Publicado por: Nilson Pinilla
En Colombia no se ha otorgado suficiente reconocimiento a los integrantes de la Asamblea Nacional Constituyente, que no obstante la forma inusitada en que resultaron con tan trascendental misión a cuestas, lograron realizarla, para darle al Estado una estructura nominalmente sólida, llamada a perdurar, a pesar de su fragilidad social y política.
Es de recordar cómo tres representantes de las tendencias que convergieron a otorgarle origen, emergiendo como voceros de los tradicionales partidos liberal (Horacio Serpa Uribe) y conservador (Álvaro Gómez Hurtado) y del novedoso grupo M-19 (Antonio Navarro Wolf), unieron sus voces para comunicar la impactante novedad.
La Asamblea Nacional Constituyente logró, como sin procurárselo, un excelente texto, con el mérito de haber observado, respetado y proyectado los derroteros contenidos en tratados y convenios supranacionales de preservación de los derechos humanos.
Se otorgó reconocimiento al “pueblo de Colombia”, invocando la protección de Dios, con el fin de fortalecer la unidad de la Nación y asegurar a sus integrantes la vida, la convivencia, el trabajo, la justicia, la igualdad, el conocimiento, la libertad y la paz, dentro de ese marco jurídico, democrático y participativo, que garantizare un orden político, económico y social justo.
Matriculada Colombia como Estado social de derecho, no podía menos que anunciársela “democrática, participativa y pluralista”, no obstante el desinterés de los connacionales, que nunca han concurrido a las urnas tan siquiera en la mitad de los habilitados para votar, desmotivados y a la vez títeres de la corrupción, en las torcidas formas de “hacer” política.
La participación democrática es tan baja, que da la impresión de mantener malformaciones dinásticas, donde las relaciones de familia se imponen para remplazar a alguien, por consanguinidad o afinidad y no por elección libre.
Este “pueblo de Colombia” no parece soberano, ni mantenerse interesado en elegir y controlar a sus gobernantes, ni a sus legisladores, fundamental en la democracia. Más bien deja hacer y deja pasar indolentemente lo que, a pesar de devenir en manifiesto perjuicio, no genera reacción y acaba percibiéndose como normal.
De tal manera, se ha vuelto usual cohonestar las conductas dolosas y las trapacerías, de quienes se han apoderado de la conducción de los entes públicos y asumen que pueden continuar realizando sus desvergonzadas usanzas, que se quedan sin sanción y terminan asumiéndose como prácticas habituales, toleradas no obstante su ostensible lesividad.

..............................

Consigna del ejercicio: Reproduce sin cambios el fragmento del texto sobre la Asamblea Nacional Constituyente que comienza con "Se otorgó reconocimiento" y continúa hasta "y social justo.".

Entradas de datos almacenadas:
..............................

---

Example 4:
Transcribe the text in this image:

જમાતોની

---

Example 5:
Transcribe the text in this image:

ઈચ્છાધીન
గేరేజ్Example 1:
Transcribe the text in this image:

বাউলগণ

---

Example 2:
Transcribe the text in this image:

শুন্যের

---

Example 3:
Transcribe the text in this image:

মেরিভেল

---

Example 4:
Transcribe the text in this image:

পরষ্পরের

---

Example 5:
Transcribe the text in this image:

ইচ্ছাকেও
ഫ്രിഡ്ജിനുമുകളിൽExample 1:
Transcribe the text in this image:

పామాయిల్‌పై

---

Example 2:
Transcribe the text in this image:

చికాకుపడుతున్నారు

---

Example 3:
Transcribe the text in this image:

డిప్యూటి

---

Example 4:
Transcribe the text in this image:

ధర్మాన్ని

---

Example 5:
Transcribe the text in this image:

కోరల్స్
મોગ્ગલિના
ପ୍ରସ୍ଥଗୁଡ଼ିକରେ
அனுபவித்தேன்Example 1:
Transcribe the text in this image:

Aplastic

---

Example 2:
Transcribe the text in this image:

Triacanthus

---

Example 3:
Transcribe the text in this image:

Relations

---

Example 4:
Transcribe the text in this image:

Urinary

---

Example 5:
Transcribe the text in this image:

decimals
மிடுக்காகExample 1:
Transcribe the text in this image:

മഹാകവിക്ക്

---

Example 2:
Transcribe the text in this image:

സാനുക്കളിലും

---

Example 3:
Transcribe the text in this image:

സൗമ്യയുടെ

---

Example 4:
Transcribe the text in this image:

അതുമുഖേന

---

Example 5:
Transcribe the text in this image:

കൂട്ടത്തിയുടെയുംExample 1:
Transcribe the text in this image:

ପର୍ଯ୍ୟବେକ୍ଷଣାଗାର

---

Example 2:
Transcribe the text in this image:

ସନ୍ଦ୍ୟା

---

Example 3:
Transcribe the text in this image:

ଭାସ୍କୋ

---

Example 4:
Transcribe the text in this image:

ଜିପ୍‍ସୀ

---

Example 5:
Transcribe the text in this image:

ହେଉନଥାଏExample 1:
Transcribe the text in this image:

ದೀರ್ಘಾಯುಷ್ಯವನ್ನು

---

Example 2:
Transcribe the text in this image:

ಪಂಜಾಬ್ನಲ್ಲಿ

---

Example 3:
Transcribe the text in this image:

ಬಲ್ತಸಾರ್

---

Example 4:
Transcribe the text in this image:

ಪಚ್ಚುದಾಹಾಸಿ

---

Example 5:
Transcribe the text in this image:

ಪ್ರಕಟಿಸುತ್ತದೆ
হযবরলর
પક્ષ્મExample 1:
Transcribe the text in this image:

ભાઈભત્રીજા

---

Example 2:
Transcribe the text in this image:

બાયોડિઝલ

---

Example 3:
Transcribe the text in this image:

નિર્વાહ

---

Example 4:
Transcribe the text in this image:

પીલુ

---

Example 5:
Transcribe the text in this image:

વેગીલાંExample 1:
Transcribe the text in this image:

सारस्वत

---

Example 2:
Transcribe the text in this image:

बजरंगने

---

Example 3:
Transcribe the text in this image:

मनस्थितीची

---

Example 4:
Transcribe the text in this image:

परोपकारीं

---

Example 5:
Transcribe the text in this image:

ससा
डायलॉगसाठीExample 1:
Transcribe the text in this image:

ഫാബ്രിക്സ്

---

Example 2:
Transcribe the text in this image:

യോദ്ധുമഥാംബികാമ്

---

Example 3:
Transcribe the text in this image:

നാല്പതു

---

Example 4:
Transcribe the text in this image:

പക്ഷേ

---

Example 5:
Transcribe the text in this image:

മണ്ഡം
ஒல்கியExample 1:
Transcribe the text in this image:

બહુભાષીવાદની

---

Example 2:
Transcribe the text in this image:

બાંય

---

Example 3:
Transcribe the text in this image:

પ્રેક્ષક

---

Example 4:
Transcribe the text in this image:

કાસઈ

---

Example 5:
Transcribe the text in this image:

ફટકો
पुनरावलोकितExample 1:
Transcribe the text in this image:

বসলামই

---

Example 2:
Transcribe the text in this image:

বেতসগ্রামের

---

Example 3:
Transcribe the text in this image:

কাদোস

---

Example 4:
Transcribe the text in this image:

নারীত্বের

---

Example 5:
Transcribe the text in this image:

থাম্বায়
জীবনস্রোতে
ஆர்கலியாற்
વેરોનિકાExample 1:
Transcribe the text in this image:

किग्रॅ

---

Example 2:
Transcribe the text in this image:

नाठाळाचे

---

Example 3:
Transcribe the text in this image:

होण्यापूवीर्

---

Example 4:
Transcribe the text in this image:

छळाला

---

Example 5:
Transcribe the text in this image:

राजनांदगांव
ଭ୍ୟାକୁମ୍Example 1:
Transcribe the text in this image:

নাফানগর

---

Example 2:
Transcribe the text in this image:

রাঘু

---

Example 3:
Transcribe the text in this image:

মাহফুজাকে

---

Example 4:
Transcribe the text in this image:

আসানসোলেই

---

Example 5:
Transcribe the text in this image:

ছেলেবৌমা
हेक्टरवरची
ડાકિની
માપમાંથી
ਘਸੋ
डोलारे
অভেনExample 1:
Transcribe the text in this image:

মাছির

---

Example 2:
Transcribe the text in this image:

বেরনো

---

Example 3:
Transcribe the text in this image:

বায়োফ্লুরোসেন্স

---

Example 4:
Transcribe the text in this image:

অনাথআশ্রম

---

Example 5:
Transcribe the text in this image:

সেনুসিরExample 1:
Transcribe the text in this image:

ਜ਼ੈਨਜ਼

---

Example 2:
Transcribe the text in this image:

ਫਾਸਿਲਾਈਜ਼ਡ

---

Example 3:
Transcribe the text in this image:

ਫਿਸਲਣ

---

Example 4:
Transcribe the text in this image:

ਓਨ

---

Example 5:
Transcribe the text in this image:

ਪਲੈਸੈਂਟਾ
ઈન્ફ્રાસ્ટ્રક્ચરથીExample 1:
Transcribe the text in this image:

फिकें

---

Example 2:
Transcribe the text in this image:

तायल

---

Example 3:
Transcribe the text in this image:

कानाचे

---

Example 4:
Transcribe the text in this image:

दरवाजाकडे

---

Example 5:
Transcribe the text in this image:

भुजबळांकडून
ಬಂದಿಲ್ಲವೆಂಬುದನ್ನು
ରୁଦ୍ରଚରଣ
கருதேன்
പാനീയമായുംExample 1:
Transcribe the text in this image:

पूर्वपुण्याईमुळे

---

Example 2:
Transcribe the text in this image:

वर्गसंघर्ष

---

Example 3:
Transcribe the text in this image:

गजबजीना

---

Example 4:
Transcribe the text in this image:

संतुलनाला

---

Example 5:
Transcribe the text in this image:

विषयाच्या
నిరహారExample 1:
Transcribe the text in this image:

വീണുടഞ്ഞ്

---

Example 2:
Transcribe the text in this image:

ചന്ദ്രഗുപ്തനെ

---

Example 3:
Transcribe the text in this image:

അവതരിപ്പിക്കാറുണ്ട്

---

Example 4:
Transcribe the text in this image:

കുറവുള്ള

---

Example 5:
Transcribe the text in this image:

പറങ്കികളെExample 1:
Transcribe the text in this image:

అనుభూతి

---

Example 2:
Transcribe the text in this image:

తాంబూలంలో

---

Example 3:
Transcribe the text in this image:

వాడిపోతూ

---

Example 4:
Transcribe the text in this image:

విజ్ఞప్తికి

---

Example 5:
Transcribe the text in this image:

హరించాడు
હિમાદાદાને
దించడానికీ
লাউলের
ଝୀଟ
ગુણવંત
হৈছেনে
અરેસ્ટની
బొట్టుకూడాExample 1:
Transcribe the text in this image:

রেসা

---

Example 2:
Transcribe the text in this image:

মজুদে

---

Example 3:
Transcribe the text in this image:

..............................

Solución del ejercicio:
Se otorgó reconocimiento al “pueblo de Colombia”, invocando la protección de Dios, con el fin de fortalecer la unidad de la Nación y asegurar a sus integrantes la vida, la convivencia, el trabajo, la justicia, la igualdad, el conocimiento, la libertad y la paz, dentro de ese marco jurídico, democrático y participativo, que garantizare un orden político, económico y social justo.